Education: Second College Degrees to ConsiderJanuary 11, 2017 /
The Academy of Nutrition and Dietetics has developed a career development guide to help registered dietitian nutritionists (RDNs) and registered dietitians (RDs) identify their skill levels and frame the future of their career. According to the Academy’s Nutrition and Dietetics Career Development Guide, RDNs and RDs fall at one of five levels of practice—novice, beginner, competent, proficient, and expert. According to the Academy’s 2013 Compensation and Benefits Survey, increased education and job responsibility relate to increased compensation.
To achieve a level of “proficient” or “expert,” an advanced degree is sometimes required. This article contains some areas of study that can help RDNs and RDs advance their career path and/or employment options.
Nutrition and dietetics
An advanced degree in nutrition (a master’s or doctorate degree) can increase employment opportunities and allow you to specialize in a specific area of nutrition (eg, health promotion, international nutrition, or nutrition research).

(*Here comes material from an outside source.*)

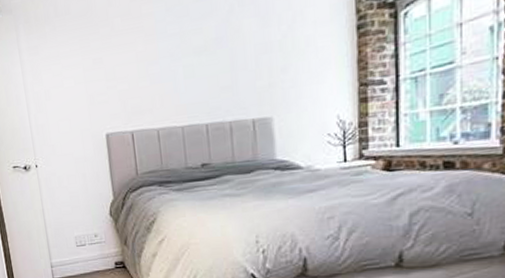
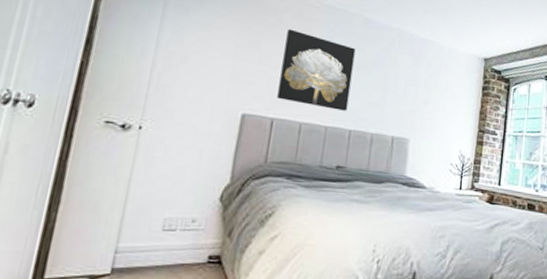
wall art: none [122,31,199,111] -> present [277,28,356,111]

Food science and technology
Food science and technology majors learn about chemistry, engineering, biology, and nutrition to preserve, process, package, and distribute foods, as well as the interaction of food constituents with each other and their environment. Industrial food scientists are needed in food quality management, processing, research and development, marketing, and distribution. Governmental agencies and independent testing laboratories often hire food scientists for administrative positions.
Course work commonly includes studying regulatory and quality standards, biology, food bacteriology, sensory evaluation, food packaging science and technology, nutragenomics, food chemistry and analysis, statistics, food engineering, and food processing.
Family and consumer sciences
Students majoring in family and consumer sciences study about child development, family relations, consumer economics, personal finance, fashion design and textiles, housing and interior design, and nutrition. Individuals with degrees in family and consumer sciences most often go into teaching (middle and secondary grades), consumer affairs, cooperative extension programs, or public affairs.
These degree programs focus on learning ways to strengthen home and family life and to prevent problems such as eating disorders, child abuse, debt, inadequate housing, consumer fraud, and obesity. Classroom instruction, laboratory and field experiences, and supervised student teaching at the middle-school and high-school levels are major parts of these programs.
A blend of food science and culinary arts is offered by these new programs. The goal for culinologists is to assist the food industry in creating efficient and economical ways of manufacturing foods that have the same appearance and taste as restaurant-quality foods.
Culinologists work in research and development, public health, quality control, food engineering, food processing, the restaurant industry, packaging or ingredient manufacturing, government agencies, sensory laboratories, pharmaceutical companies, or health care firms.
Typical course work includes biology, nutrition sciences, food service management, chemistry, applied mathematics, cost control, food production, facility layout and design, research, and culinary arts and design.
People with degrees in public health often work for health departments, with jobs varying from food safety inspectors and policy analysts to epidemiologists and many others. Public health professionals also often find work as researchers for university systems, nonprofit organizations, pharmaceutical companies, and health insurance companies.
Many different tracks exist including master of public health, master of health administration, master of health services administration, master of science in public health, doctor of public health, and doctor of philosophy. Course work for a master of public health degree generally consists of administration, epidemiology, environmental health, behavioral health, biostatistics, and research.
Business and/or business communications
A business degree can allow specialty in a number of areas, including economics, marketing, business information systems, or accounting. Individuals with degrees in business communications learn how to communicate with people outside the organization, handling everything from ad campaigns to public-relations crises. Students of business communications go on to become speech writers, desktop publishers, grant writers, and spokespersons for organizations.
References and recommended readings
Career Development Guide. Academy of Nutrition and Dietetics website [with membership]. http://www.eatright.org/Members/content.aspx?id=7665. Accessed October 20, 2014.
Rogers D. Compensation and benefits survey 2013: education and job responsibility key to increased compensation. J Acad Nutr Diet. 2014;114(1):17-33. doi:10.1016/j.jand.2013.11.008.